Beer History – Louis Pasteur and his Revenge

In the world of science sometimes you have to put a little extra money on the table in order to attract the attention of some of the world’s greatest minds. So when the French Academy of Sciences put a 2 500 Franck prize for whoever could solve a question of beer in the 1800s French scientists were excited to bring beer into their labs. But the great Louis Pasteur decided to tackle this problem not for the money but for revenge.

For more interesting history on beer check our Beer & Witches – How a Brewer becomes a Witch.

The War

A portrait of Louis Pasteur
Credit: https://bobo.grid.id/read/08681574/louis-pasteur-penemu-teknik-membebaskan-makanan-dari-mikroba-berbahaya?page=all

By 1870, Louis Pasteur had already revolutionized several industries thanks to his scientific breakthroughs. Advancing germ theory, milk production, vaccinations for several diseases, and strangely enough doing work with silkworms that allowed for faster silk production. World events would set the greatest mind in biology at the time on a path of research and revenge.

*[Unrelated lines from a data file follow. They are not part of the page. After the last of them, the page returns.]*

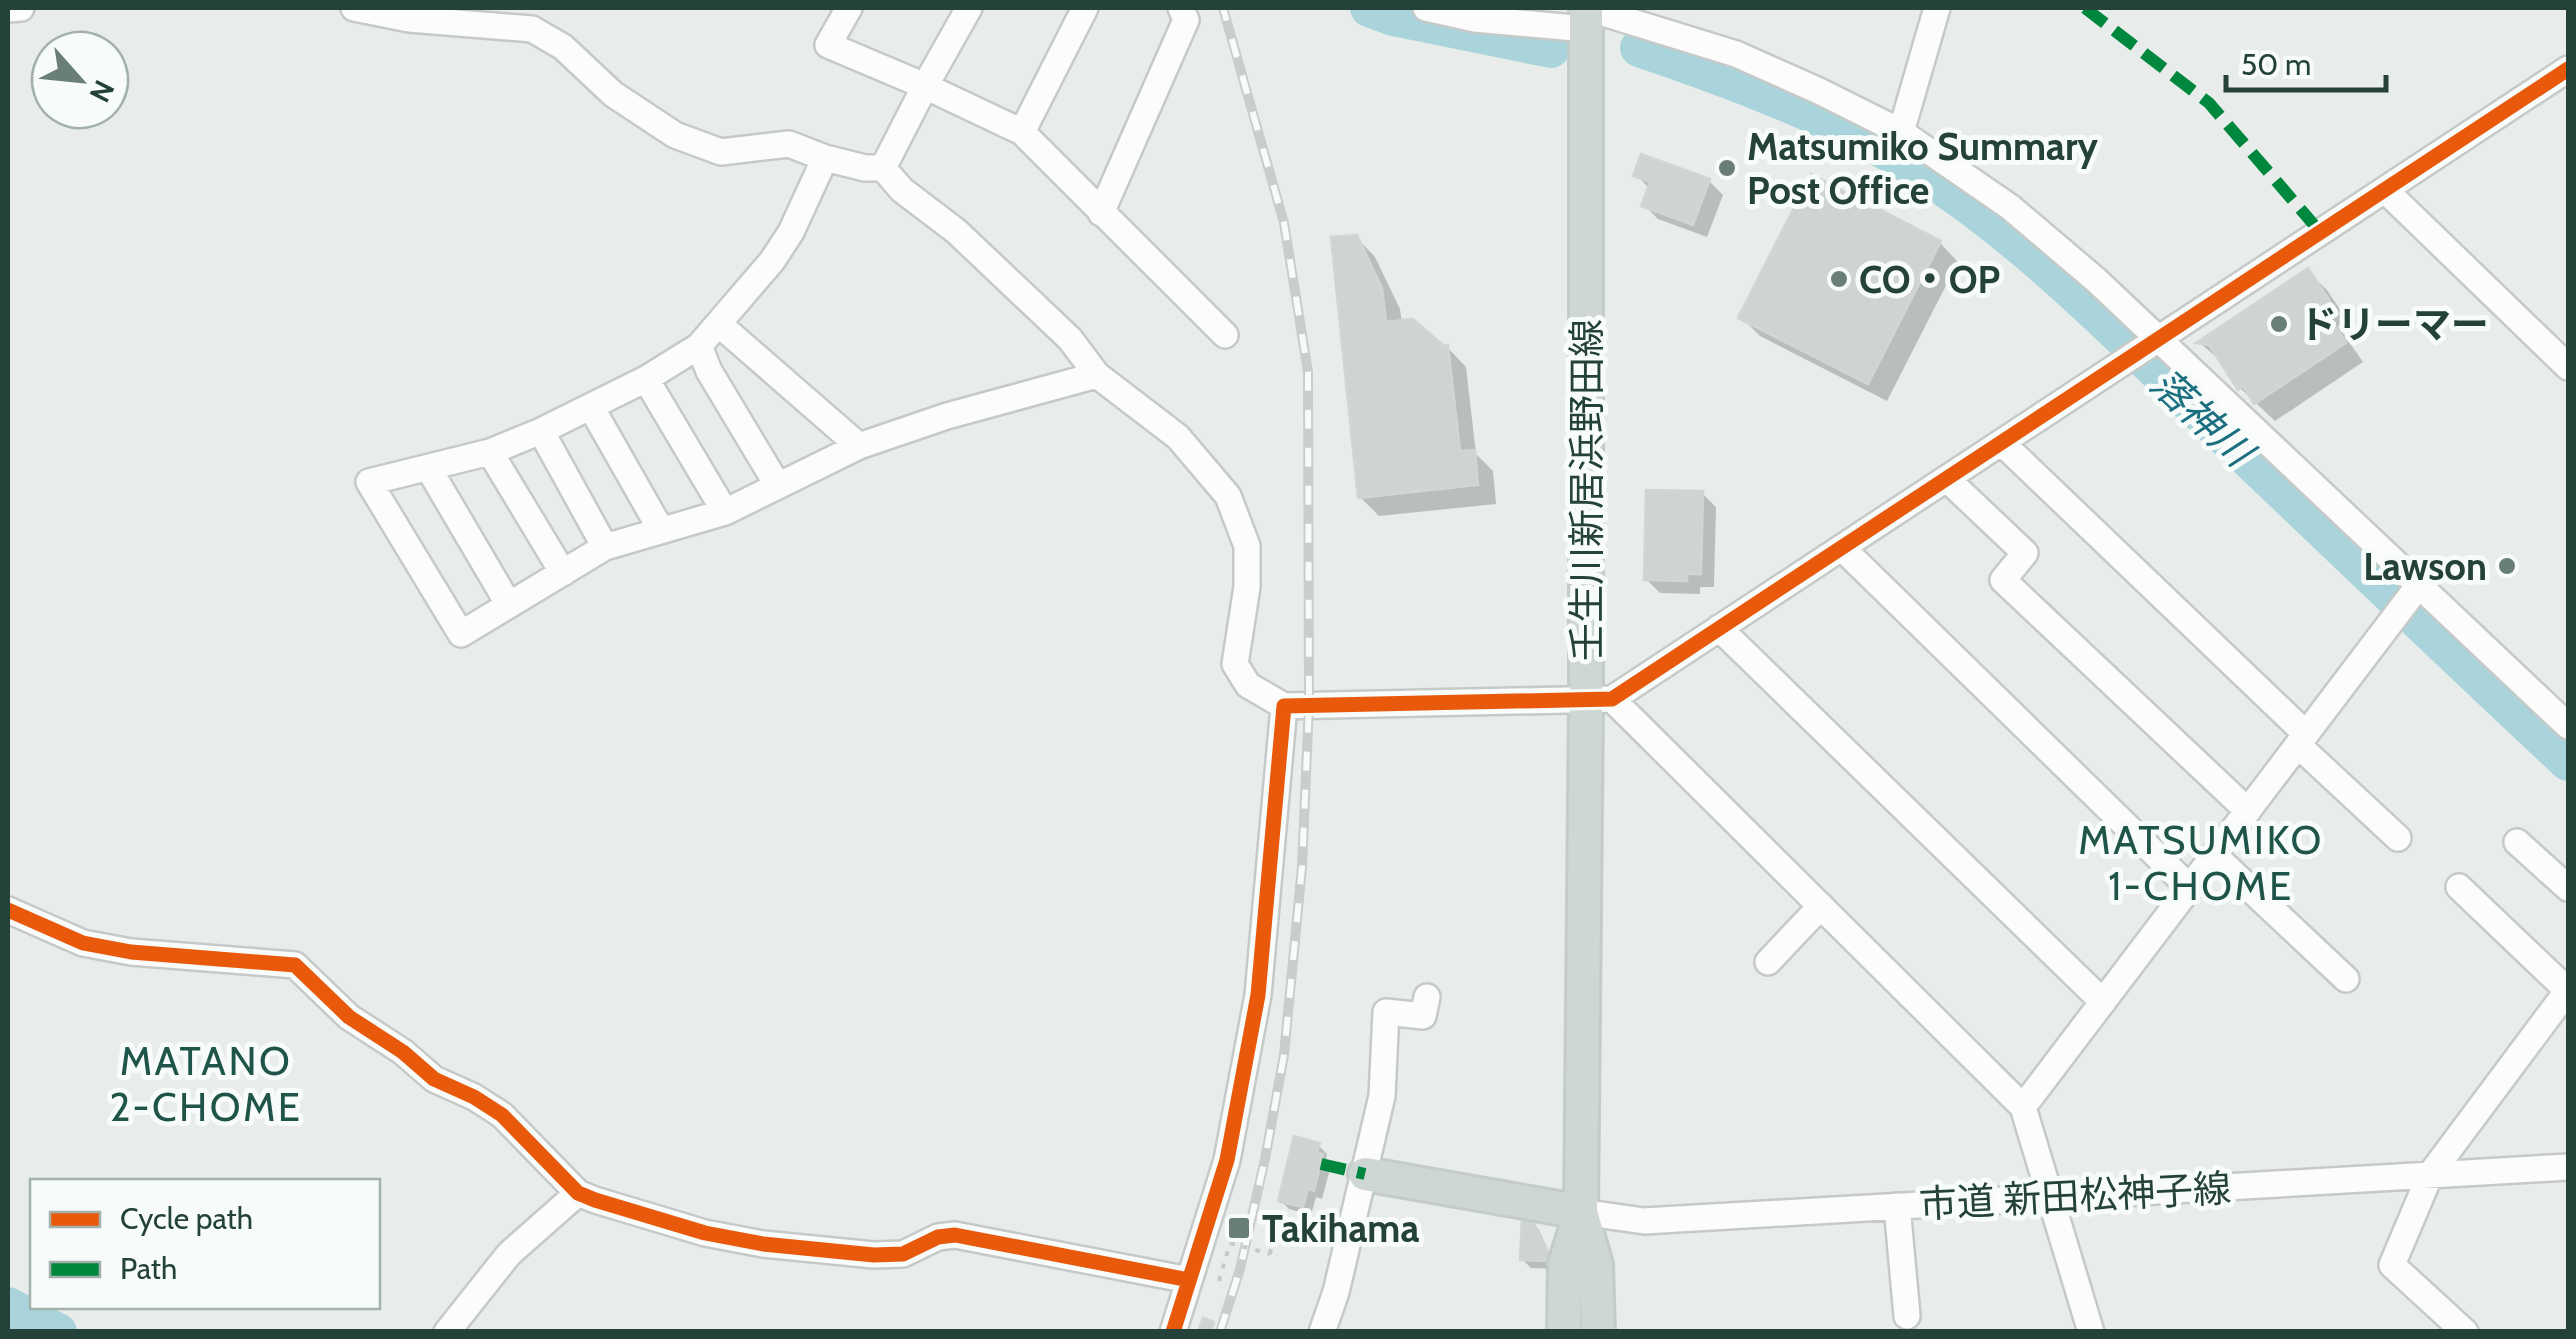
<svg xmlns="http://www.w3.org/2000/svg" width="2576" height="1339" viewBox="0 0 2576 1339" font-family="Cabin,'Noto Sans JP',sans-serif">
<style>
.shadow{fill:#0003}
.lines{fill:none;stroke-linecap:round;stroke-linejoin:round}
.river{stroke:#a9d4db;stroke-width:38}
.building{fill:#cfd4d2;stroke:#d1d6d4;stroke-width:2.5}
.minor-casing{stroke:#c5cac8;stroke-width:30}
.major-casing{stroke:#c3ccc9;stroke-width:38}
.path{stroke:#c3ccca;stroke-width:4;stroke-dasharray:5 8;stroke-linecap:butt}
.minor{stroke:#fcfcfc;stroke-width:25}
.major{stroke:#cfd7d5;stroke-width:32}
.rail-casing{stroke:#c9cdcc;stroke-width:10}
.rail{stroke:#f7fbf9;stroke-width:6;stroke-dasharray:19;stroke-linecap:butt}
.path-bridge{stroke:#c3ccca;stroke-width:4;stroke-dasharray:5 8;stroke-linecap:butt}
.quiet{stroke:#00873e;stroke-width:12;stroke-dasharray:25 12;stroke-linecap:butt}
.cycleway-casing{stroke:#f7fbf9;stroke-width:21}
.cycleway{stroke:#e8590c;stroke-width:15}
.poi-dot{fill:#697e78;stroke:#f7fbf9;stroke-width:4}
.labels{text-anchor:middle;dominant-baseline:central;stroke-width:10;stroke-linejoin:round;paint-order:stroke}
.poi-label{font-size:38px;font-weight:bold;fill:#24423a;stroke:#f7fbf9;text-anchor:start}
.street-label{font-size:38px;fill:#24423a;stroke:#f7fbf9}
.water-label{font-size:40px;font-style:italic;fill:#1c6f80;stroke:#f7fbf9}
.neighbourhood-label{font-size:40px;letter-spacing:2.5px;fill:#1f5548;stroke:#f7fbf9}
</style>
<rect width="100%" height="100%" fill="#e8edeb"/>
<path class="shadow" d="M1636,175L1709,181L1723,195L1707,237L1658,219L1644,205L1650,189Z
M1356,237L1375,257L1400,309L1402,323L1443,348H1448L1466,367L1476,454L1493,471L1496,504L1379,516L1360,497Z
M1940,243L1958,262L1887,401L1760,336L1741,317Z
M2308,272L2327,290L2347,320L2338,326L2363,362L2275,421L2240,388L2222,362L2200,343Z
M1702,493L1716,507L1714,587H1700V594L1660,593L1646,579Z
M1318,1145L1327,1154L1326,1160L1331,1165L1322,1199L1316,1197L1311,1215L1289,1209L1280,1200Z
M1530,1220L1539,1230L1557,1269L1531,1268L1522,1259Z"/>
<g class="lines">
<path class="river" d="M1369,8L1393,17L1551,49
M1639,48C1718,75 1795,103 1869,142C1996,209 2099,316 2201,414C2323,530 2445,647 2568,762
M8,1306L58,1332"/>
</g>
<path class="building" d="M1641,154L1710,179L1693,225L1641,206L1650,182L1633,176Z
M1811,174L1941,241L1868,384L1738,318Z
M1357,235L1382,288L1386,322L1413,319L1444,346L1448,345L1460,451L1475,450L1478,485L1358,498L1331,237Z
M2308,268L2330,301L2322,306L2346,343L2254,404L2243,386L2238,390L2209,345L2196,343Z
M1646,490L1703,491L1701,574H1687V581L1644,580Z
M1294,1136L1320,1143L1317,1153L1323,1154L1314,1191L1308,1189L1303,1207L1278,1201Z
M1522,1217L1531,1218L1549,1254V1261L1520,1260Z
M1203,1318L1214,1322L1211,1332H1198Z"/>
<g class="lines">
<defs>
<path id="minor" d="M354,8L409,19L532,29L563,47L613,94L675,135L721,152L789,144L825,158L865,168H883L925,86L1022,132L1225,335
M849,8L828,45L925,86L969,8
M1426,8L1475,19L1586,29
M1587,8L1736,54L1819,91L1901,132L2010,207L2096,280L2568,726
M8,9L21,8
M1022,132L1085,8
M1901,132L1937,8
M825,158L791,232L772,261L699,346L646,379L541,431L490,452L369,482L461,634L605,547L725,512L859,446
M883,168L902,190L956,231L1070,339L1097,375L1178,437L1228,496L1247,546V587L1235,664L1248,685L1284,706
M2386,191L2568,367
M1101,213L1186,20L1181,8
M720,325L859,446L947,416L1097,375
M699,346L709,371L778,486
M646,379L725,512
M591,407L661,530
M541,431L605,547
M2002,443L2306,734
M490,452L563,573
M429,469L509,605
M1947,479L2025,553L2003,580L2248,811
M1842,548L2190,888
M1719,628L2103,1002
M1612,699L2023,1107
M2298,745L2398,838
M2517,842L2568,888
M2215,856L2346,979
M2459,887L2568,991
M8,910L83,943L131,952L295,965L349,1017L403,1052L434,1079L474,1097L502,1115L578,1193L595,1200L705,1233L763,1244L874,1255L903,1254L938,1237L955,1235L1189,1280
M1768,962L1821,906
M1897,1206L1907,1316
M1581,1212L1644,1221L2568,1167
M447,1332L509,1254L578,1193
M1173,1332L1227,1160L1258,995L1284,706L1612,699L2568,69
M1322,1332L1336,1292L1382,1096L1386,1012L1423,1016L1427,997
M2091,1332L2023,1107L2419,585
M2465,1332L2392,1265L2430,1175L2568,990"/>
<path id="major" d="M1586,8V701L1581,1212L1596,1265L1598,1332
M1365,1174L1581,1212
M1564,1332L1565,1264L1581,1212"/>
</defs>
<use href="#minor" class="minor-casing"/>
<use href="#major" class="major-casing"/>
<path class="path" d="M1270,1254L1282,1202
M1219,1281L1230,1243"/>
<use href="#minor" class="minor"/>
<use href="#major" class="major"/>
<defs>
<path id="rail" d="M1220,1332L1240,1269L1265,1159L1284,1055L1302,867L1309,705L1308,372L1284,223L1223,8"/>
</defs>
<use href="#rail" class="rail-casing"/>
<use href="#rail" class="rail"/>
<path class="path-bridge" d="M1230,1243L1270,1254"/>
<path class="quiet" d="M2085,8L2209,103L2321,233
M1321,1164L1365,1174"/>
<defs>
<path id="cycleway" d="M8,910L83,943L131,952L295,965L349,1017L403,1052L434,1079L474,1097L502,1115L578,1193L595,1200L705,1233L763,1244L874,1255L903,1254L938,1237L955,1235L1189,1280
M1173,1332L1227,1160L1258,995L1284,706L1612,699L2568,69"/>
</defs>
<use href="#cycleway" class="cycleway-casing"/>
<use href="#cycleway" class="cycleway"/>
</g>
<g class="poi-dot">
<circle cx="1727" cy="168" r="10"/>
<circle cx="1839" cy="279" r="10"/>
<circle cx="2279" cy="324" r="10"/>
<circle cx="2507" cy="566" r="10"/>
<rect x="1227" y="1216" width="24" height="24" rx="5"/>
</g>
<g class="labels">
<g class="poi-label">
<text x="1747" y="146">Matsumiko Summary<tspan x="1747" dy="44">Post Office</tspan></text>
<text x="1859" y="279">CO・OP</text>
<text x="2299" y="324">ドリーマー</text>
<text x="2487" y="566" text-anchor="end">Lawson</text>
<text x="1262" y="1228">Takihama</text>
</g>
<g class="street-label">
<text transform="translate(1586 490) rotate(-90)">壬生川新居浜野田線</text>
<text transform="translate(2075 1196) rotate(-3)">市道 新田松神子線</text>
</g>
<g class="water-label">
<text transform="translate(2202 417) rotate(43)">落神川</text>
</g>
<g class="neighbourhood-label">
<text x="2201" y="839">MATSUMIKO<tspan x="2201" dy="46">1-CHOME</tspan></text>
<text x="206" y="1060">MATANO<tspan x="206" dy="46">2-CHOME</tspan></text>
</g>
</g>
<rect width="2576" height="1339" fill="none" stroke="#24423a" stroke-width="20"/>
<rect x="30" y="1179" width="350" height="130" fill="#f7fbf9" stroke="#a3b1ad" stroke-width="2.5"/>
<rect x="50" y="1212" width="50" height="15" fill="#e8590c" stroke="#a3b1ad" stroke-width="2.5"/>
<text x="120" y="1229" font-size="30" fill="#24423a">Cycle path</text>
<rect x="50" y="1262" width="50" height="15" fill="#00873e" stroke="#a3b1ad" stroke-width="2.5"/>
<text x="120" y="1279" font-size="30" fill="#24423a">Path</text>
<g transform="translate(80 80) rotate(117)"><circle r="48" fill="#f7fbf9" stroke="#a3b1ad" stroke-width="2.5"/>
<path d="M0-8L18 38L0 25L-18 38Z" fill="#697e78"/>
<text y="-15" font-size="28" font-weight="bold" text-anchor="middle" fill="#24423a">N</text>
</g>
<path d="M2226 75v15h160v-15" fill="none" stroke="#24423a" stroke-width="5"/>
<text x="2241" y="75" font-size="30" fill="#24423a" stroke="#f7fbf9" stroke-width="8" paint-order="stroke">50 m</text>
</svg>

In 1870, beer was probably one of the last things on the mind of Louis P. In July France declared war on the Northern German Federation. After years of provocation and some incendiary telegrams. While the French did manage to score a couple of early victories it quickly became clear that the great French military minds of two generations prior were long gone. And by September the Germans were approaching Paris. After besieging the city for 4 months the French were finally forced to surrender in January of 1871. Handing the French a humiliating defeat and set up a rivalry that would last through the end of the Second World War. the Franco Prussian has had a big effect on many French and German citizens.

Louis Pasteur work on fermentation

Louis Pasteur doing experiments with beer.
Credit: https://www.pasteurbrewing.com/louis-pasteur-how-beer-saved-the-world/

Louis Pasteur was enraged and saddened by the events. First, his son enlisted to fight in the war. And although he wasn’t a casualty there’s no doubt that parental concern weighed heavily on him. Second, his work had brought a lot of prestige to France. Making them envy of the world scientific community especially in biology. But all this national pride was quickly erased by the French defeat. Perhaps most importantly it was that Louis Pasteur was in negotiations with the French government to construct a new lab when the war broke out.

He elected to take out his frustration in the best way he knew how, with science. The French Academy of Sciences put a bounty on proving what causes fermentation. Pasteur immediately got to work on a series of experiments using filtered grape juice. When he looked at the sample under the microscope he clearly saw yeast cells. He proved once and for all that yeast were the party turning grapes into wine, barley into beer. But he didn’t stop there.

Now that he knew yeast was the microorganism responsible for fermentation he wanted to know what other microorganisms did to a batch of good beer. In 1876, he published a book Studies in beer which outlined his findings. To leave no doubt as to his motivations for studying beer Pasteur wrote the following first paragraph.

Our misfortunes inspired me with the idea of these researches. I undertook them immediatelly after the war of 1870 and have since continued them without interruption. With the determination of perfecting them and thereby benefiting a branch of industry wherein we are undoubtedly surpassed by Germany.